Salinlah bagian teks tentang sebab-sebab hapusnya hukuman, dimulai dengan "3. Sebab-sebab Hapusnya" dan terus sampai "disenangi untuk mengerjakaannya.".

━━━ KUTIPAN BACAAN ━━━

3. Sebab-sebab Hapusnya Hukuman


Pada dasarnya sebab-sebab hapusnya hukuman bertalian dengan keadaan diri pembuat, sedang
sebab kebolehan sesuatu yang bertalian dengan keadaan perbuatan itu sendiri. Adapun sebab-
sebab hapusnya hukuman ialah sebagai berikut:
1. Paksaan
Beberapa pengertian yang telah diberikan oleh para fugaha tentang paksaan.Pertama paksaan
ialah suatu perbuatan yang diperbuat oleh seseorang karena orang lain dan oleh karena itu hilang
kerelaannya atau tidak sempurna lagi pilihannya. Kedua paksaan ialah suatu perbuatan yang ke
luar dari orang yang memaksa dan menimbulkan pada diri orang yang dipaksa suatu keadaan
yang mendorong dirinya untuk melakukannya perbuatan yang diperintahkan. Ketiga paksaan
merupakan ancaman atas seorang dengan sesuatu yang tidak disenangi untuk mengerjakaannya.

━━━ BAHAN YANG DISEDIAKAN ━━━

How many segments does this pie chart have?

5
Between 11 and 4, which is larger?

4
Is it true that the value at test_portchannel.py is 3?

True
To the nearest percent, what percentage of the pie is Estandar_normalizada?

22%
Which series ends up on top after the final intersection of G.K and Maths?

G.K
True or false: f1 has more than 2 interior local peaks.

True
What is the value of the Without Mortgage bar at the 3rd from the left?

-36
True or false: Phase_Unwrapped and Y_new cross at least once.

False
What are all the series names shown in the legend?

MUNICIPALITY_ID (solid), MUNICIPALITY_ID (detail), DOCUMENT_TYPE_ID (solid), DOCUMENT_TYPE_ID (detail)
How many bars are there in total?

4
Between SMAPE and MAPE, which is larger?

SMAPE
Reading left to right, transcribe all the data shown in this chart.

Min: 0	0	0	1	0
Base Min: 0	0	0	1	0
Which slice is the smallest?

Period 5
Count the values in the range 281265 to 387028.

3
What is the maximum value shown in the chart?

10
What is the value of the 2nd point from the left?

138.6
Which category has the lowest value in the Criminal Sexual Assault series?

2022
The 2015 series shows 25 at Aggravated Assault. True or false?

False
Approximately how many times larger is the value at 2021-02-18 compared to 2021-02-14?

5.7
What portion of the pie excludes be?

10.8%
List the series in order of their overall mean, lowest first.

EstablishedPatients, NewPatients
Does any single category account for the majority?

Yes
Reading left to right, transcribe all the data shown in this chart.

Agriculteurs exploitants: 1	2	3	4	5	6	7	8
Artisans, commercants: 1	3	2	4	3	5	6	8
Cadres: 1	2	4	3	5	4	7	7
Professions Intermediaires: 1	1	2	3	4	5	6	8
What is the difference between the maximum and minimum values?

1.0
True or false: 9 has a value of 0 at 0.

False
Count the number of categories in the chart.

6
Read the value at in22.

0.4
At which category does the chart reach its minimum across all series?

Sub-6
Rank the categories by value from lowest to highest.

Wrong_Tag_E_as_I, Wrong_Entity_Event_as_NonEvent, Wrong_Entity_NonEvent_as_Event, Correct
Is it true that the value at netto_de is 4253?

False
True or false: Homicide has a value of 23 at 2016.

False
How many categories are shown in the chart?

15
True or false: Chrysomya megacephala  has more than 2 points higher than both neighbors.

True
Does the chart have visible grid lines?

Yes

━━━

* _JAWABAN SOAL_
3. Sebab-sebab Hapusnya Hukuman


Pada dasarnya sebab-sebab hapusnya hukuman bertalian dengan keadaan diri pembuat, sedang
sebab kebolehan sesuatu yang bertalian dengan keadaan perbuatan itu sendiri. Adapun sebab-
sebab hapusnya hukuman ialah sebagai berikut:
1. Paksaan
Beberapa pengertian yang telah diberikan oleh para fugaha tentang paksaan.Pertama paksaan
ialah suatu perbuatan yang diperbuat oleh seseorang karena orang lain dan oleh karena itu hilang
kerelaannya atau tidak sempurna lagi pilihannya. Kedua paksaan ialah suatu perbuatan yang ke
luar dari orang yang memaksa dan menimbulkan pada diri orang yang dipaksa suatu keadaan
yang mendorong dirinya untuk melakukannya perbuatan yang diperintahkan. Ketiga paksaan
merupakan ancaman atas seorang dengan sesuatu yang tidak disenangi untuk mengerjakaannya.